» DESCRIPTION OF THE TASK
The answer must be a word-for-word copy of the records below, with every picture left out.

[STORED DATA — start]

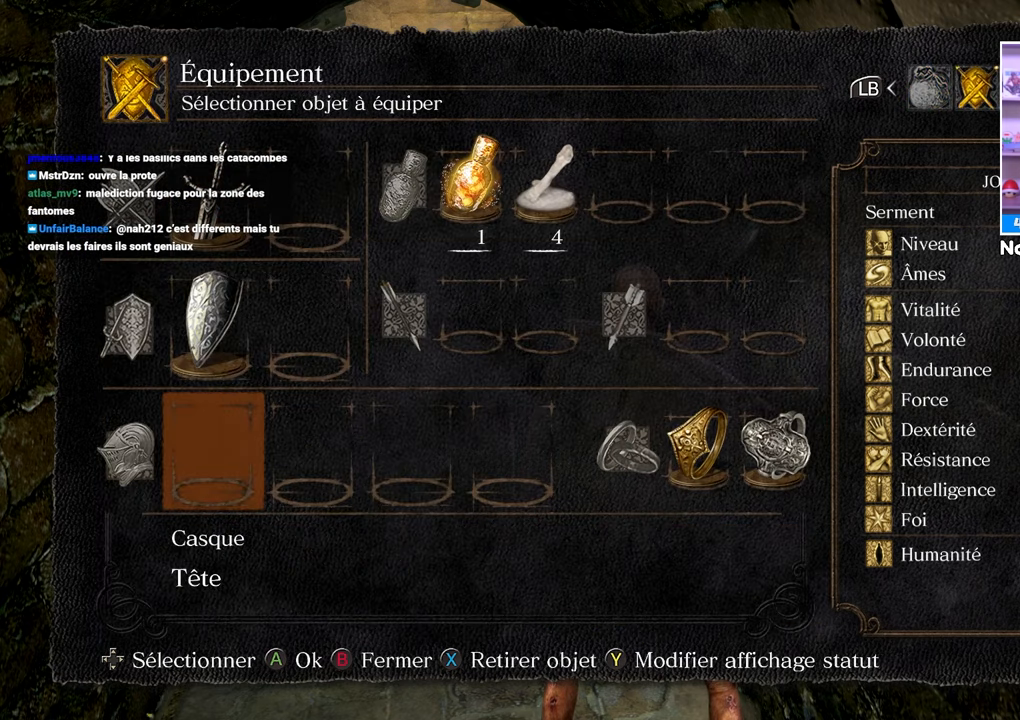
{"buttons": [], "left_stick": "center", "right_stick": "center", "button_events": [[100, "DPAD_UP", "up"], [333, "R1", "down"], [433, "R1", "up"]]}
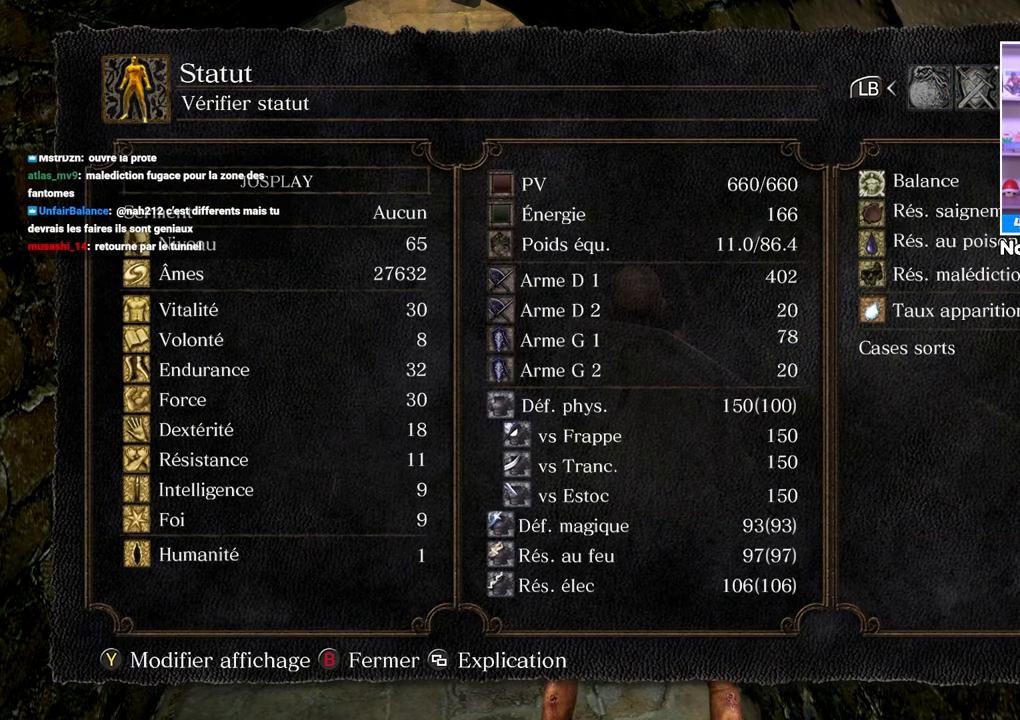
{"buttons": ["L1"], "left_stick": "center", "right_stick": "center", "button_events": [[317, "L1", "down"], [400, "L1", "up"], [483, "L1", "down"]]}
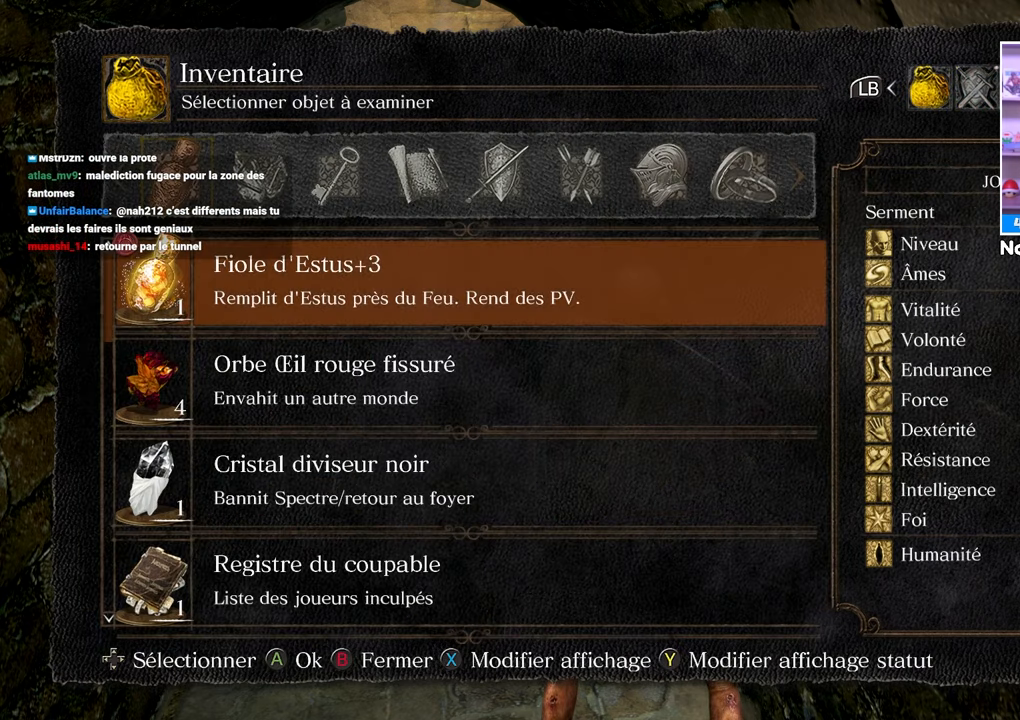
{"buttons": [], "left_stick": "center", "right_stick": "center", "button_events": [[17, "L1", "up"]]}
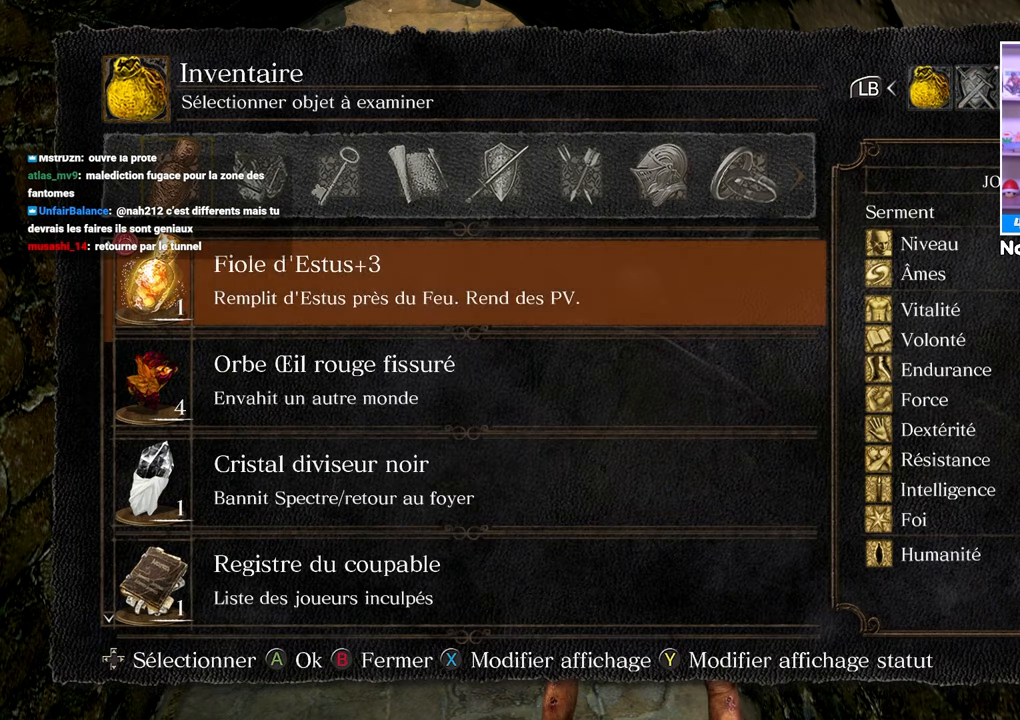
{"buttons": [], "left_stick": "center", "right_stick": "center", "button_events": []}
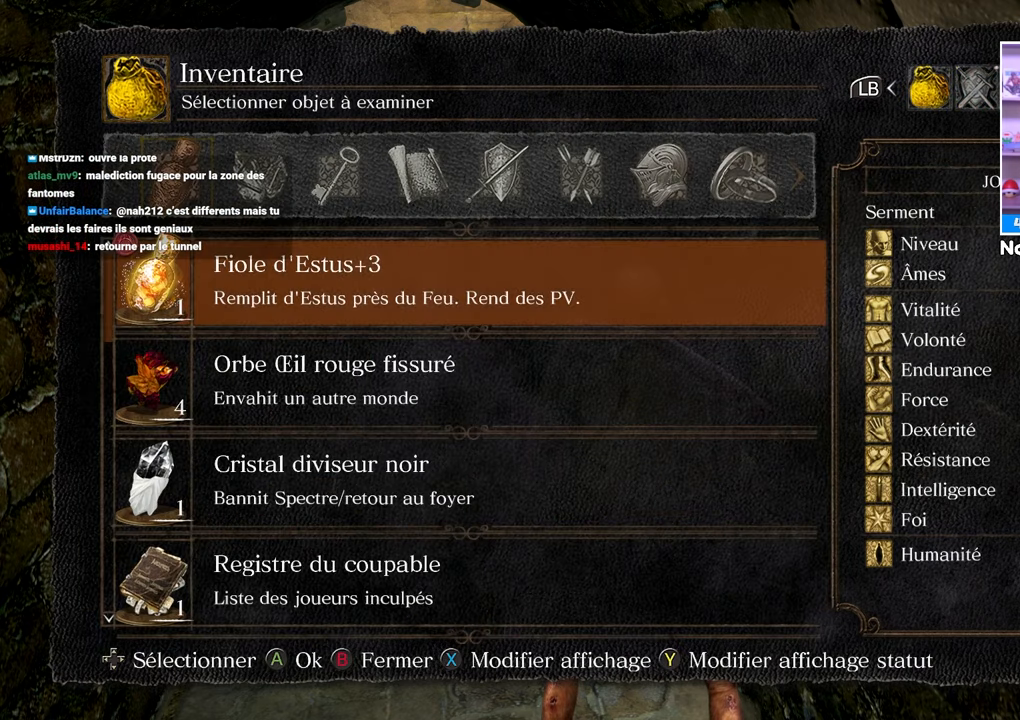
{"buttons": ["DPAD_RIGHT"], "left_stick": "center", "right_stick": "center", "button_events": [[417, "DPAD_RIGHT", "down"]]}
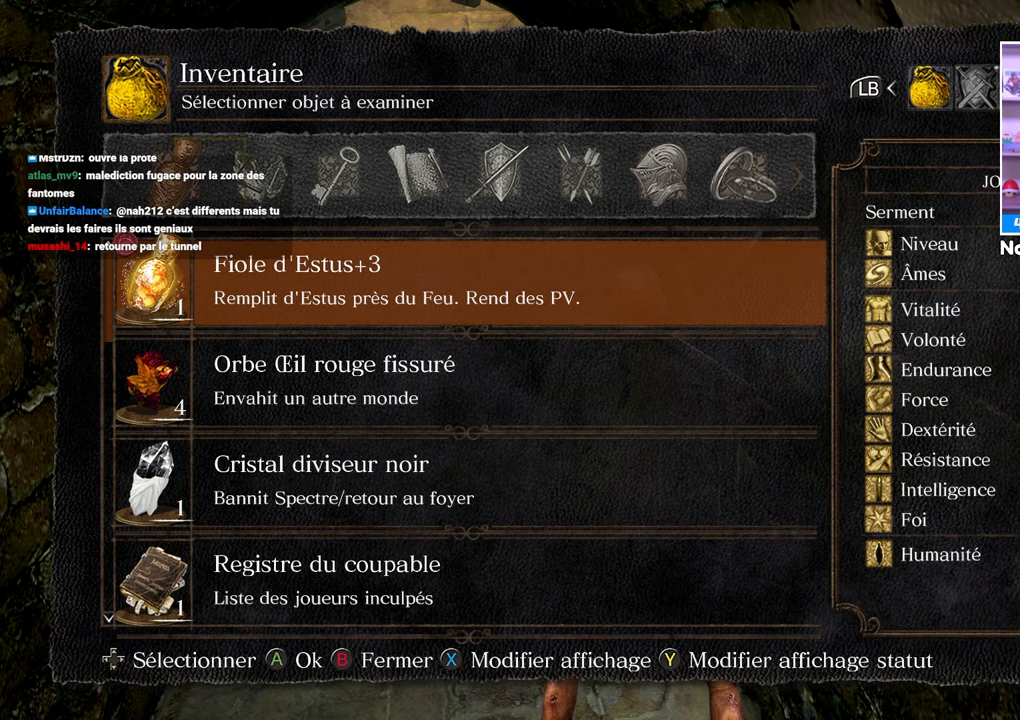
{"buttons": [], "left_stick": "center", "right_stick": "center", "button_events": [[17, "DPAD_RIGHT", "up"], [350, "DPAD_RIGHT", "down"], [450, "DPAD_RIGHT", "up"]]}
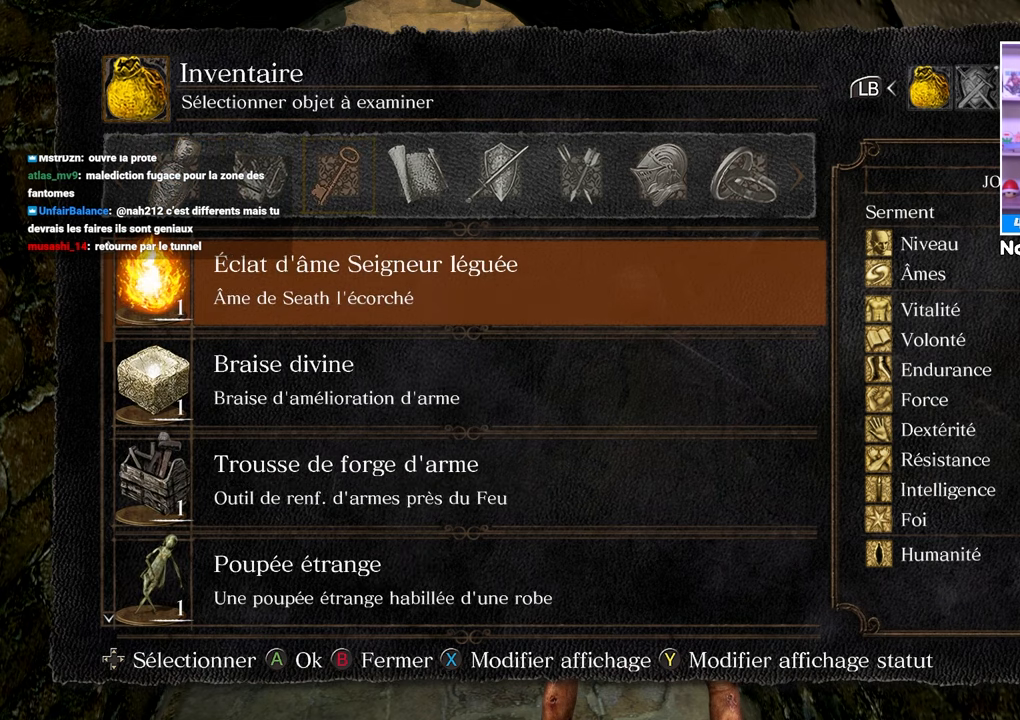
{"buttons": [], "left_stick": "center", "right_stick": "center", "button_events": [[67, "DPAD_RIGHT", "down"], [183, "DPAD_RIGHT", "up"]]}
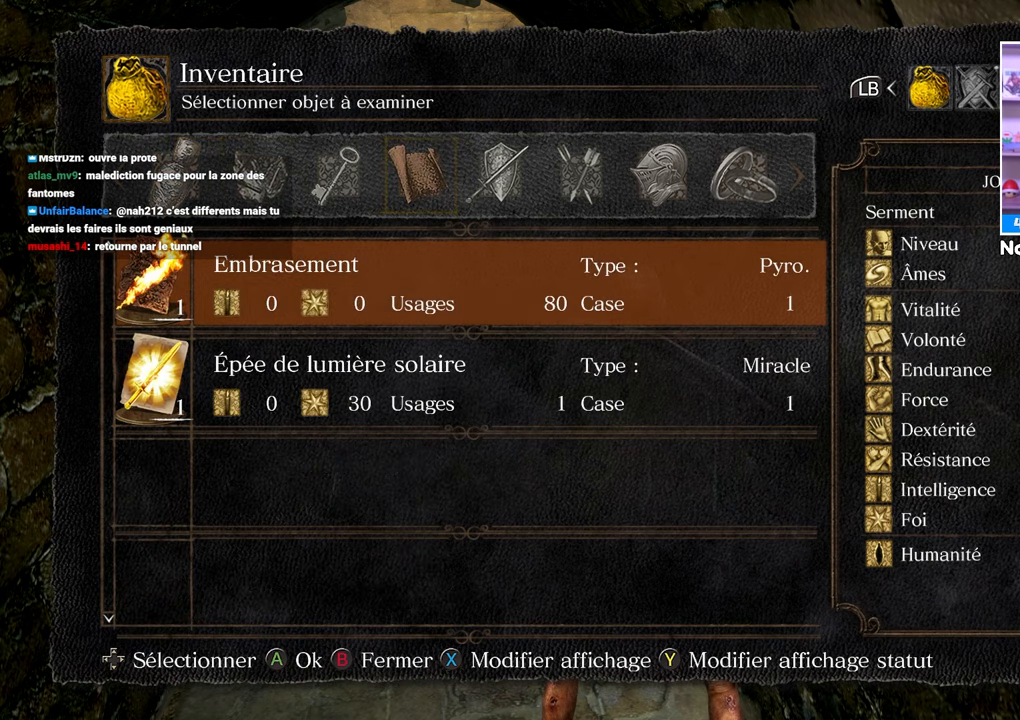
{"buttons": [], "left_stick": "center", "right_stick": "center", "button_events": [[317, "DPAD_LEFT", "down"], [450, "DPAD_LEFT", "up"]]}
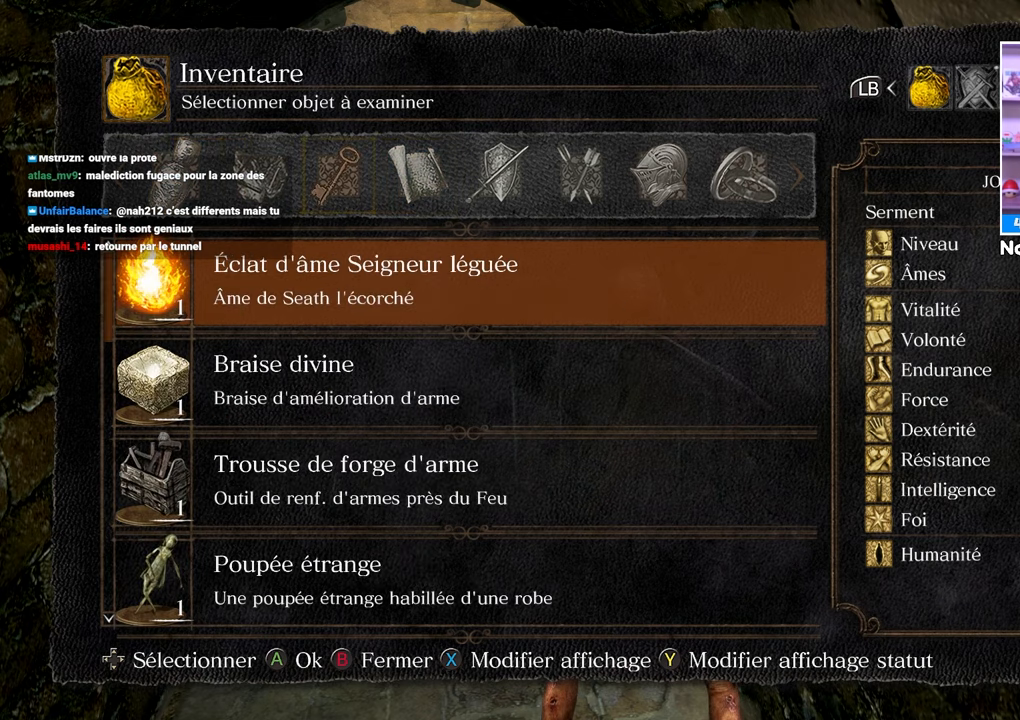
{"buttons": ["DPAD_RIGHT"], "left_stick": "center", "right_stick": "center", "button_events": [[417, "DPAD_RIGHT", "down"]]}
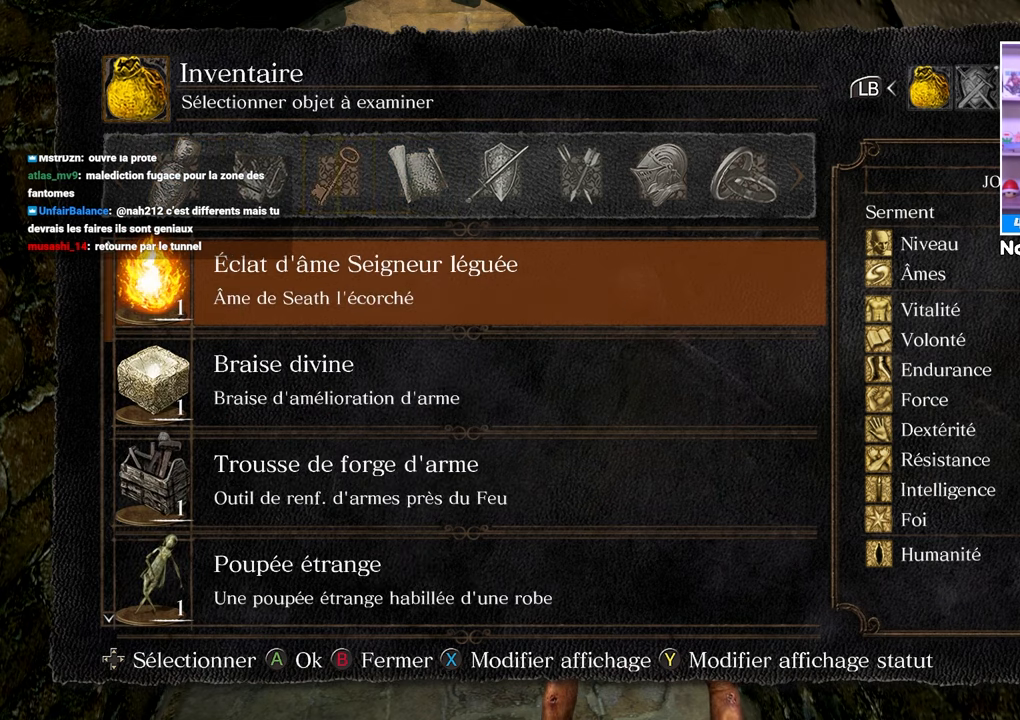
{"buttons": [], "left_stick": "center", "right_stick": "center", "button_events": [[83, "DPAD_RIGHT", "up"], [317, "DPAD_RIGHT", "down"], [417, "DPAD_RIGHT", "up"]]}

[STORED DATA — finish]

» ANSWER SECTION
{"buttons": [], "left_stick": "center", "right_stick": "center", "button_events": [[100, "DPAD_UP", "up"], [333, "R1", "down"], [433, "R1", "up"]]}
{"buttons": ["L1"], "left_stick": "center", "right_stick": "center", "button_events": [[317, "L1", "down"], [400, "L1", "up"], [483, "L1", "down"]]}
{"buttons": [], "left_stick": "center", "right_stick": "center", "button_events": [[17, "L1", "up"]]}
{"buttons": [], "left_stick": "center", "right_stick": "center", "button_events": []}
{"buttons": ["DPAD_RIGHT"], "left_stick": "center", "right_stick": "center", "button_events": [[417, "DPAD_RIGHT", "down"]]}
{"buttons": [], "left_stick": "center", "right_stick": "center", "button_events": [[17, "DPAD_RIGHT", "up"], [350, "DPAD_RIGHT", "down"], [450, "DPAD_RIGHT", "up"]]}
{"buttons": [], "left_stick": "center", "right_stick": "center", "button_events": [[67, "DPAD_RIGHT", "down"], [183, "DPAD_RIGHT", "up"]]}
{"buttons": [], "left_stick": "center", "right_stick": "center", "button_events": [[317, "DPAD_LEFT", "down"], [450, "DPAD_LEFT", "up"]]}
{"buttons": ["DPAD_RIGHT"], "left_stick": "center", "right_stick": "center", "button_events": [[417, "DPAD_RIGHT", "down"]]}
{"buttons": [], "left_stick": "center", "right_stick": "center", "button_events": [[83, "DPAD_RIGHT", "up"], [317, "DPAD_RIGHT", "down"], [417, "DPAD_RIGHT", "up"]]}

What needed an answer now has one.